Yesterday, I came home early, as my sister and her kids, had come down from Dubai. I thought I would catch up with them, little realizing that they would be napping off the jet lag. I wound up the office work ahead of time and I signed off a bit earlier than usual. It was drizzling enroute, and I was hoping to get back home to a nice warm cup of cappuccino and fun with the kids. However, I started to feel little sluggish because of the cold that I caught a few days back. Two full courses of antibiotics and I am still recovering!

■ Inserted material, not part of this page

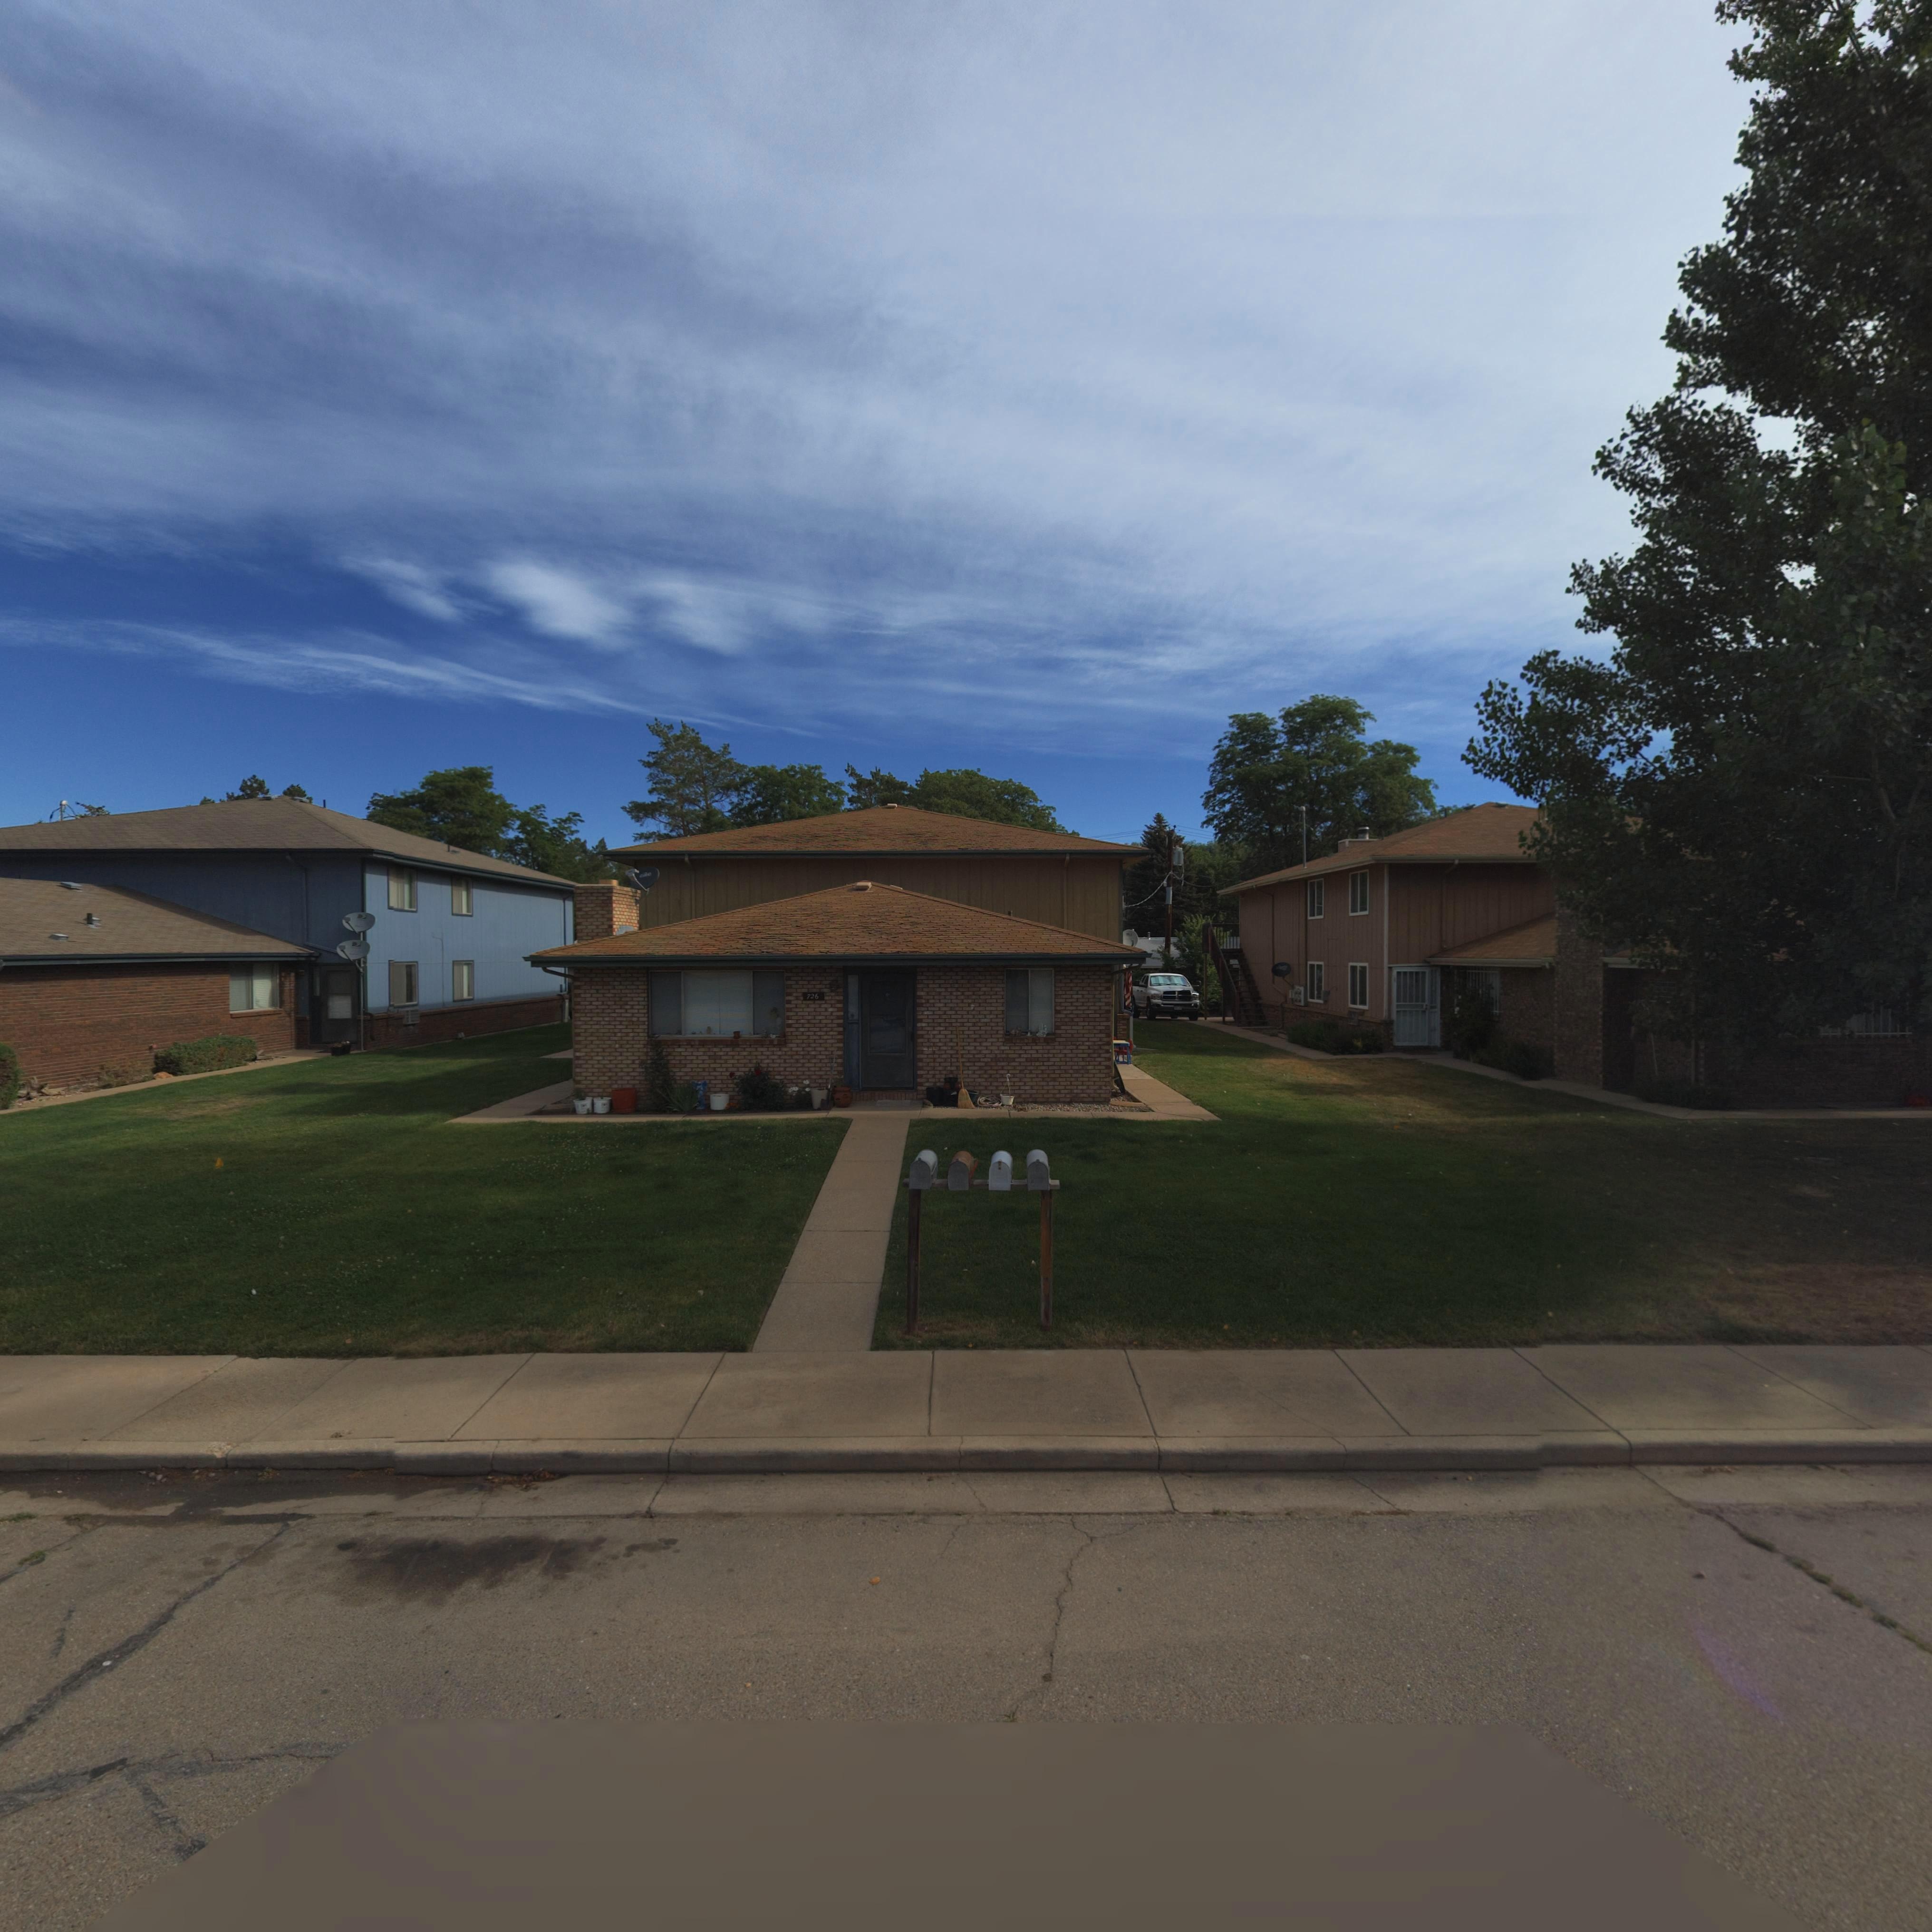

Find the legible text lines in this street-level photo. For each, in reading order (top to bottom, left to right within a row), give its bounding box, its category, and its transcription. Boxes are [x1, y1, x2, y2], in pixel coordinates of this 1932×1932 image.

[806, 993, 819, 1000] StreetNumber: 726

By the time I reached home, it had gotten dark and drizzly and it was not even five pm. The kids were fast asleep. The weather was cool and soothing and for the first time in their visit, they did not require the air conditioning. I sat down on the couch, semi drowsy with my forehead and temples throbbing badly. I wasn’t really hungry, but my mom kept insisting that I eat something, while blaming my headache on my recent apathy to food. I didn’t argue, but I knew that it wasn’t the hunger - I had a good meal in the afternoon. I was feeling kind of down for no specific reason. I guess, it was something to do with the weather. I started to droop into thoughts that I knew I should avoid. Before these could get the better me, I consciously shed it, got up and reached for the fridge.
It held hordes of chocolates - of all sorts and varieties, color and texture, which I had refrained from for a week. But I could not resist anymore, I just broke free, and letting go of my dietary pledge, grabbed one full chocolate and bit on it. It melted inside my mouth. My mouth was soon full of the wonderous taste and sensation of the chocolate cream, after which I felt the crunchiness of the hazel nuts. They were freshly roasted. It was delicious. I bit another square and it tasted even better. My nagging headache vanished and I was animated in no time. Soon, I was left with the last cube. I was so engrossed in the chocolate, that I didn’t even notice that my niece was eyeing the last cube as she lay half asleep on the bed, just a few feet away. I thought it would be mean not to share it with her. I stretched out my hand, holding the last left over tiny piece. She leaped out of the bed, snatched it and gave me a tight hug.
It was the energy bar that both of us needed. I wonder what life would have been without chocolates!